Dragons vs. jets: not-so-muchAlthough Stardock just announced the publishing arm in late June, Wardell said that the company has already received an almost overwhelming amount of game submissions."I keep my ear to the ground, and I think that I know about all these games that are coming out, right? Man, there are a lot of games out there," he laughed. "We started getting inundated with all these piles of games that we didn't even know were in development. You get all kinds. It seems like every developer wants their game at retail, but a lot of games just don't make sense [for retail]. They're just too niche-y or people don't recognize that their games just aren't ready."While some of the submissions have potential, others are hampered by a lack of financial investment. "Currently, we're just going through all the submissions, and we have a couple that look pretty promising, but then it's just a matter of picking out how much financing certain ones need. Some guys just need some money to help finish the game.
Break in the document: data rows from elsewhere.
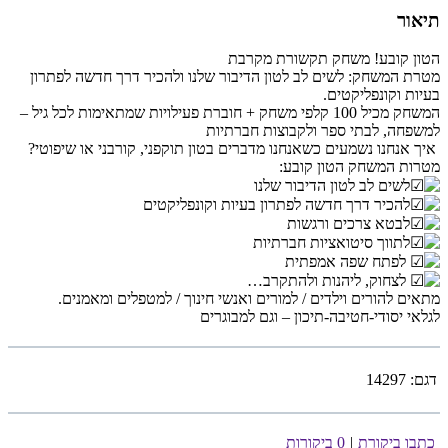
תיאור
הטון קובע! משחק תקשורת מקרבת
מטרת המשחק: לשים לב לטון הדיבור שלנו ולהכיר דרך חדשה לפתרון
בעיות וקונפליקטים.
המשחק מכיל 100 קלפי משחק + חוברת פעילויות שמתאימות לכל גיל –
למשפחה, לבתי ספר ולקבוצות חברתיות
איך אנחנו נשמעים כשאנחנו מדברים בטון תוקפני, קורבני או שיפוטי?
מטרות המשחק הטון קובע:
לשים לב לטון הדיבור שלנו
להכיר דרך חדשה לפתרון בעיות וקונפליקטים
לבטא צרכים ורגשות
לתווך סיטואציות חברתיות
לפתח שפה אמפתית
לצחוק, ליהנות ולהתקרב…
מתאים להורים וילדים / למורים ואנשי חינוך / למטפלים ומאמנים.
לגלאי יסודי-חטיבה-תיכון – וגם למבוגרים
דגם:
14297
כתבו ביקורת
|
0 ביקורות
"Then, you have the guys who just have ideas for games. ... [They say,] 'Yeah you know, someone should make a real-time strategy game where you have science-fiction versus fantasy--dragons versus jets. And if you'll give me $3 million I could make the greatest game ever.' It's amazing how many of those you get in a hurry."For the time being, Stardock's publishing arm is going to stick with what it knows best: strategy. Wardell said that he may eventually look into branching into the non-massively multiplayer Baldur's Gate-style RPG genre, as he feels both strategy and non-massive RPGs are underserved in the PC market compared to more popular genres such as FPS.
Ready for retailWardell and his company already have a few games in mind as first releases for its publishing operation. While he finds certain submissions intriguing, sometimes the games aren't graphically up to snuff. To a certain extent, this is where Stardock can step in, as the publisher-developer is building up its art resources."We're looking at a couple real-time strategy games that have been sent over, a turn-based one and a couple role-playing ones. The role-playing ones are a lot trickier, because you can look at some of these games and go, 'Wow, this is really good, but man, they didn't have any art budget.' You can take Baldur's Gate or your favorite role-playing game, but you take out the cool graphics, you lose so much. You have to try and look at it and go, 'If they had another $100,000 of artwork in this, [it could be better]."Take Oblivion, but instead of being first-person with really good graphics, make it overhead and [have it use] text. 'Hmmm, according to the text message I'm now a part of the thieve's guild.' [laughs]"Publishing a game for retail means that the game needs to be fit for retail, according to Wardell. "If you're going into the store and buying a $40-$50 role-playing game, Oblivion's your benchmark, really. You can't go, 'Yeah, but this game is only made by three guys.' No one cares. ... The smaller games and the games that aren't ready for retail--not because they're not quality, but because they don't have the scope or mass market appeal--would be available through TotalGaming.net, which is probably where three-quarters of the submissions wind up."A or triple-A games are what we're doing at retail. We're not looking to go and put a Tetris type game at retail."